On the frontier of water rights: Forfeiture then and now
Forfeiture of water is an important limitation on water rights in the western United States, where the right to water is allocated in order of the seniority of the water right. While often criticized in the modern context for incentivizing wasteful water use and increasing transaction costs, forfeiture served an important function during the establishment of the western frontier of the United States. We develop a theoretical model of water property rights that differs from analogous approaches in other property rights in that the maintenance cost of the right involves the use of the resource itself. This has broad implications for the optimal forfeiture period, particularly in the current setting of increasing water demand. A crucial factor is the degree of abandonment of claims, which plays a role during the initial allocation of the resource but diminishes as rights are more firmly established and the value of water increases. While a longer forfeiture period may be more optimal in the present, institutional path dependency plays a role in limiting current responses.

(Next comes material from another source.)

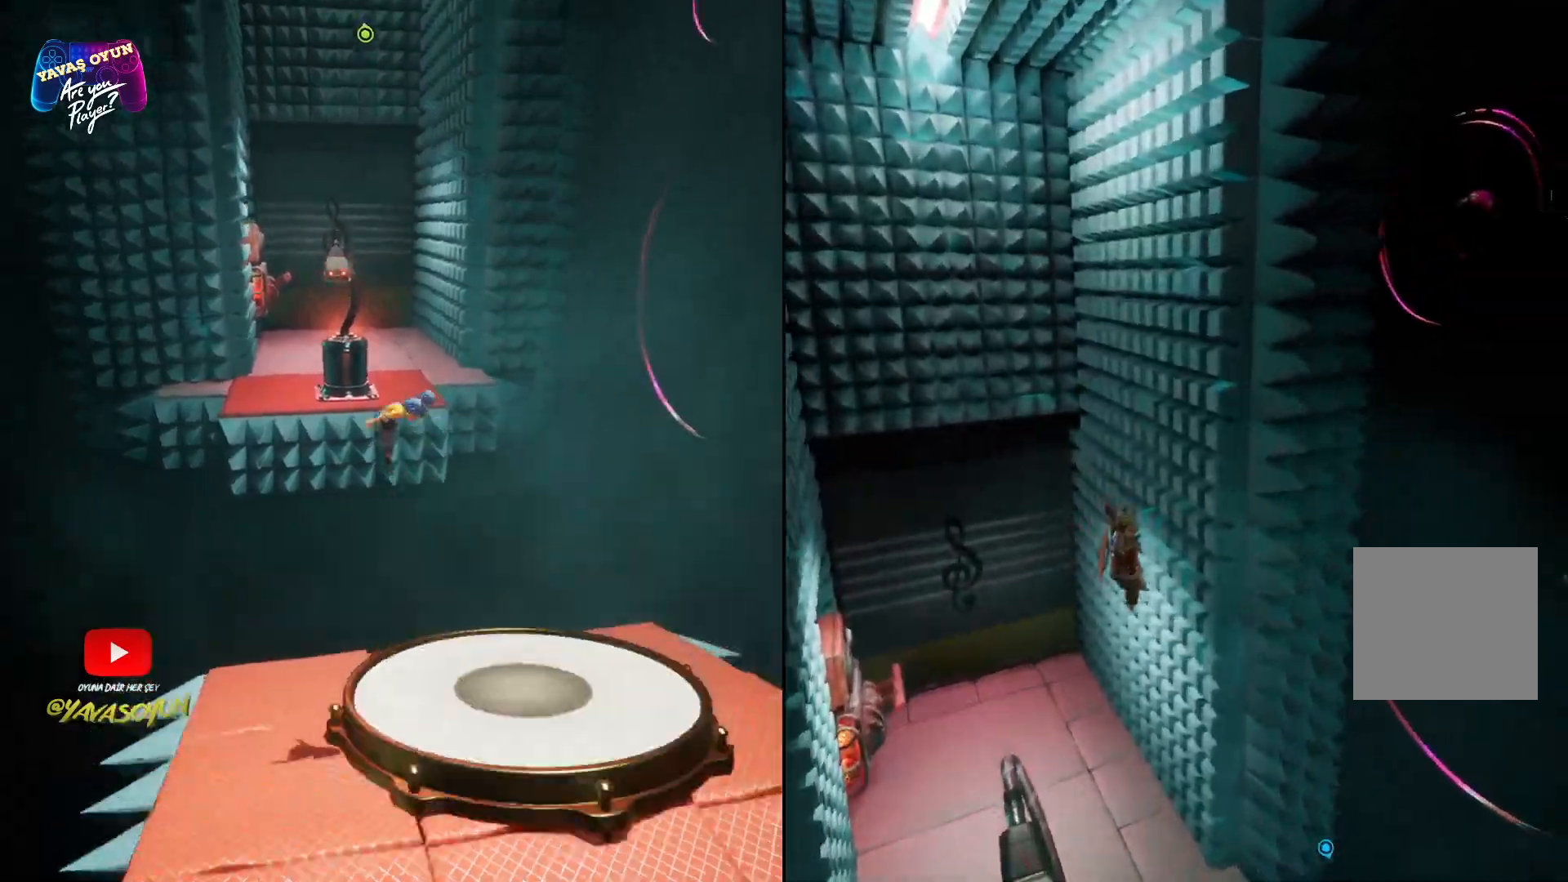
{"buttons": [], "left_stick": "down", "right_stick": "left", "events": [[300, "right_stick", "left"]]}
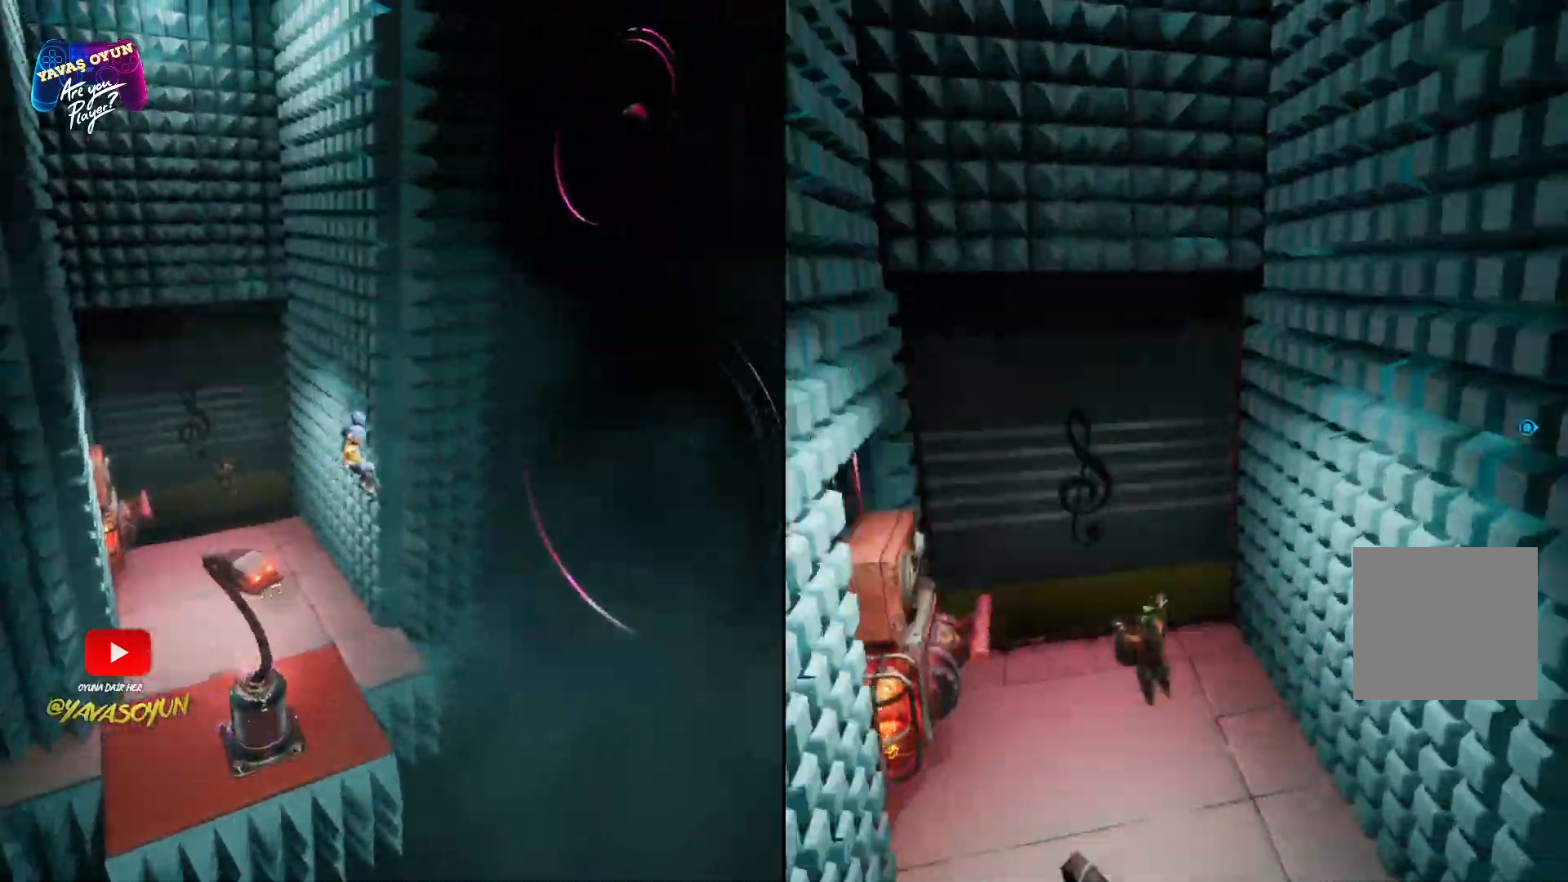
{"buttons": [], "left_stick": "center", "right_stick": "left", "events": [[200, "left_stick", "center"], [333, "left_stick", "down"], [450, "left_stick", "center"]]}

Property rights and the relationship between conflict and drought
Recent work investigating the effect of drought on conflict has focused on the extent to which drought affects the risk of small scale sub-national conflict between groups (Almer et al. 2017; Harrari and La Ferrara, 2017). While estimating the causal effect of drought on small scale conflict is important, understanding the mechanisms that drive that relationship can help societies manage their water resources and mitigate any risk of conflict. Societies that successfully manage scarce resources may weather the storm. Half of all small-scale conflicts in our sample occur in just ten countries, suggesting that variation at the country level plays an important role in determining the risk of conflict as a response to drought. One such role may be property rights for water. Well-defined property rights can help to govern access and facilitate coasian negotiation and legal recourse. Yet rights that exclude groups may also act to increase conflict. In this paper we examine how property rights work to mitigate drought-induced conflict in Africa and Latin America. In our primary analysis, we employ a random effects model specified to allow for property right variation at the country level while also estimating the “within” effects of drought on small scale conflict. Preliminary results suggest that while drought has an effect on the risk of conflict, variation between countries plays an important role. Some evidence exists that stronger private property rights, especially when providing for traditional ownership by indigenous peoples, reduce the likelihood of conflict.